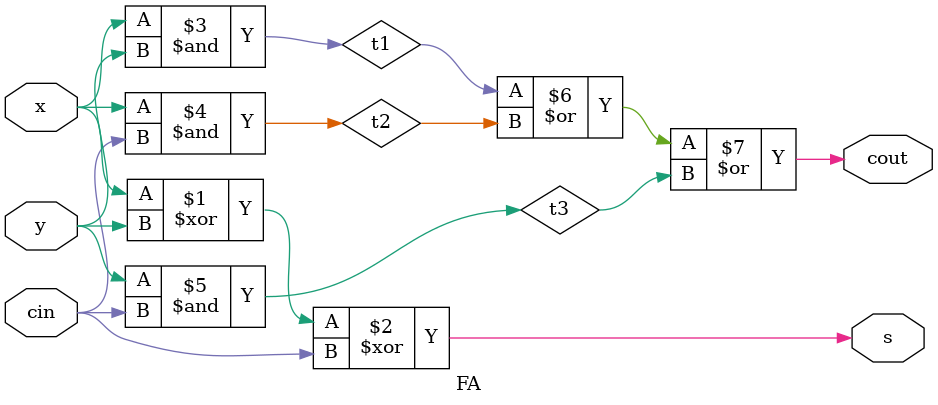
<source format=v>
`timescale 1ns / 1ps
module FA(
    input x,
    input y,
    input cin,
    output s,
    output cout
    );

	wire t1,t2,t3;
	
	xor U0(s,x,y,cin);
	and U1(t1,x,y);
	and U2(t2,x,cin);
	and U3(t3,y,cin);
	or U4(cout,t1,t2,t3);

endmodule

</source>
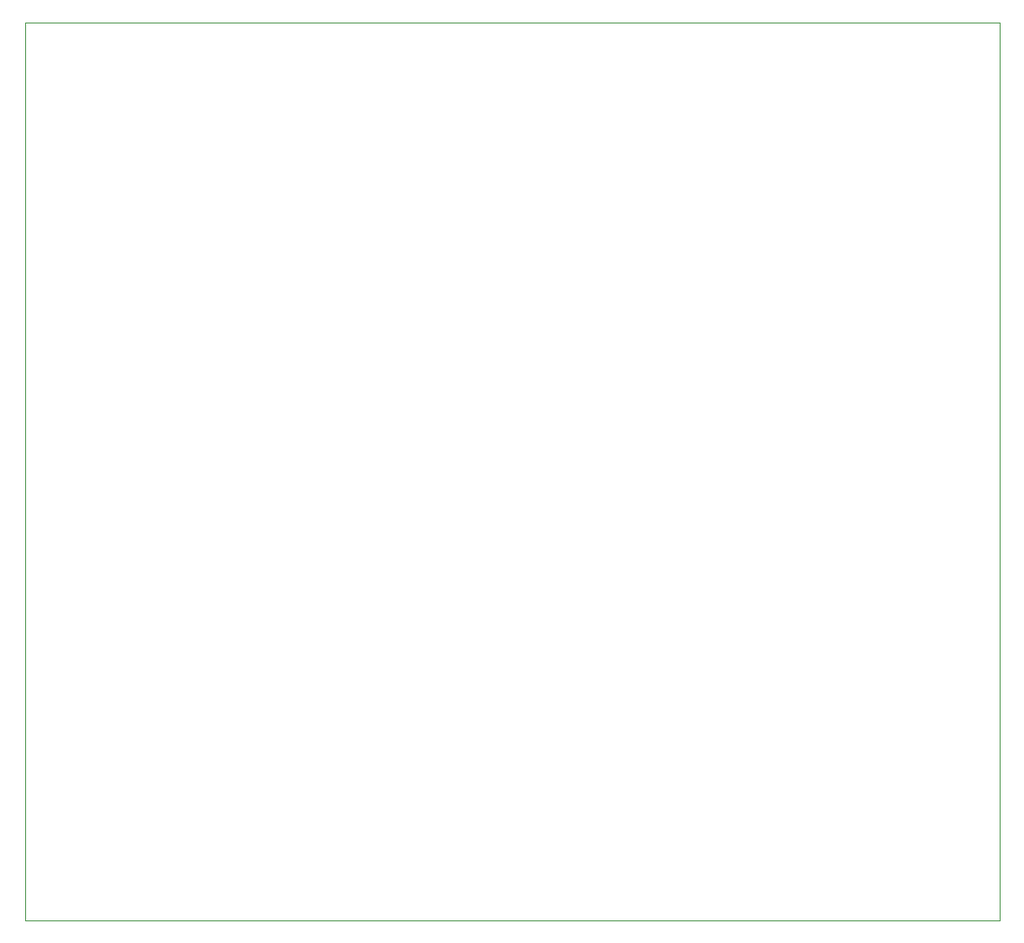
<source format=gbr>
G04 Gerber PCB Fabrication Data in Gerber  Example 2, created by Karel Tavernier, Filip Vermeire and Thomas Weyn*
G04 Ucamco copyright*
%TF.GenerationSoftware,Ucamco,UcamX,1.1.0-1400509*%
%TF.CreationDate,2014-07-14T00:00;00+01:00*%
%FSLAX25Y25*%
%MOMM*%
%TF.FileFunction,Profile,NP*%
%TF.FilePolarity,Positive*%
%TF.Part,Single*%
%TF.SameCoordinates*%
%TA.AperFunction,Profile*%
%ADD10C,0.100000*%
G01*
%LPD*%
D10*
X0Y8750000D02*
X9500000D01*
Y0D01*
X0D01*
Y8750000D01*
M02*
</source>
==
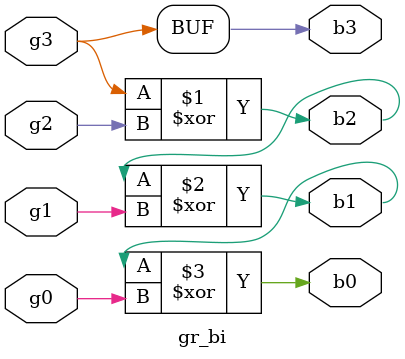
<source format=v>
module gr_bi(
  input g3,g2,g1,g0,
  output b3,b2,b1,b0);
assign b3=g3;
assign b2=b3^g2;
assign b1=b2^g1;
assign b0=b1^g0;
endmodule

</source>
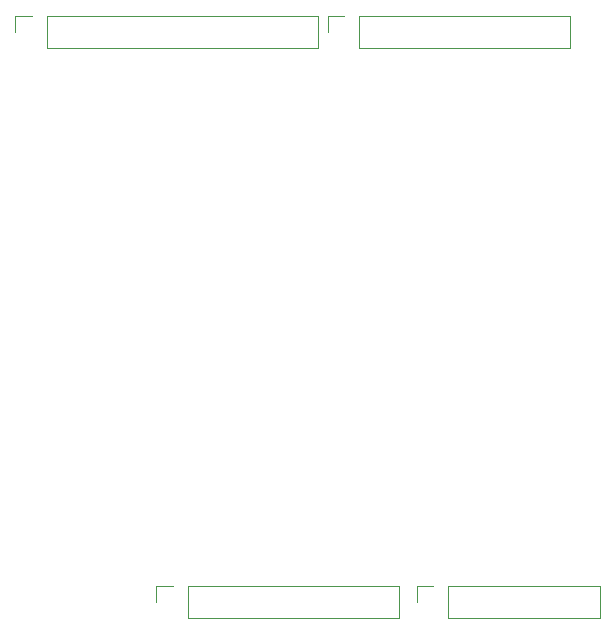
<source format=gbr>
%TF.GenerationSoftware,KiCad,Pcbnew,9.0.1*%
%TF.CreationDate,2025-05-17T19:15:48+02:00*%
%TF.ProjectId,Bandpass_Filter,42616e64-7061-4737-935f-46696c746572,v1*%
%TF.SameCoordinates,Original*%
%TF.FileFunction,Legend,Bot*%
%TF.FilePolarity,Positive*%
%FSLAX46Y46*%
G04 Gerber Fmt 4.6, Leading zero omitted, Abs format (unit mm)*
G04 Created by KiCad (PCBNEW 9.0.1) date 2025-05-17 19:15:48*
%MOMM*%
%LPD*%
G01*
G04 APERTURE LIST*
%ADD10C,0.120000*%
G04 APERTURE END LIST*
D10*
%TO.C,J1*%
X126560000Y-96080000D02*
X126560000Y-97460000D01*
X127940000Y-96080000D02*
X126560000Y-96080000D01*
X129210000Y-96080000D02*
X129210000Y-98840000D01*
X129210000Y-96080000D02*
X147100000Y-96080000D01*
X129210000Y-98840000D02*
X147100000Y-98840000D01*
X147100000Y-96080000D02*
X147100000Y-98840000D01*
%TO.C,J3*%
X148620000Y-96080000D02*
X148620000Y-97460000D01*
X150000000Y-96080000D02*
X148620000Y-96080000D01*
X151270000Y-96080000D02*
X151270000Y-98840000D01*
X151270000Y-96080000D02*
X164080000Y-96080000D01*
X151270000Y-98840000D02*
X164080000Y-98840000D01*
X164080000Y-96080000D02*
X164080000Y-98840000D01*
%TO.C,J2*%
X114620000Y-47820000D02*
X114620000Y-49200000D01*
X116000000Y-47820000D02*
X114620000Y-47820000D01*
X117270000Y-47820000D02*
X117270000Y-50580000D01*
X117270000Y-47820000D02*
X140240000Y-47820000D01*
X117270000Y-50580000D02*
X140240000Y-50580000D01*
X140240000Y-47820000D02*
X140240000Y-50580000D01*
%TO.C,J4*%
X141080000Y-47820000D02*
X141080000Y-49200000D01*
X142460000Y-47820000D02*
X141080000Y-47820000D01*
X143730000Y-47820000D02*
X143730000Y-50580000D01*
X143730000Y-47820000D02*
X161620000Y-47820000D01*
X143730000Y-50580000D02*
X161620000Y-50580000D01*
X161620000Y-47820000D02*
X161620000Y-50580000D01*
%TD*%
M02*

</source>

# THE PROBLEM
Each line of the data that has the string "assign" should be returned.

# ANSWER
assign b3=g3;
assign b2=b3^g2;
assign b1=b2^g1;
assign b0=b1^g0;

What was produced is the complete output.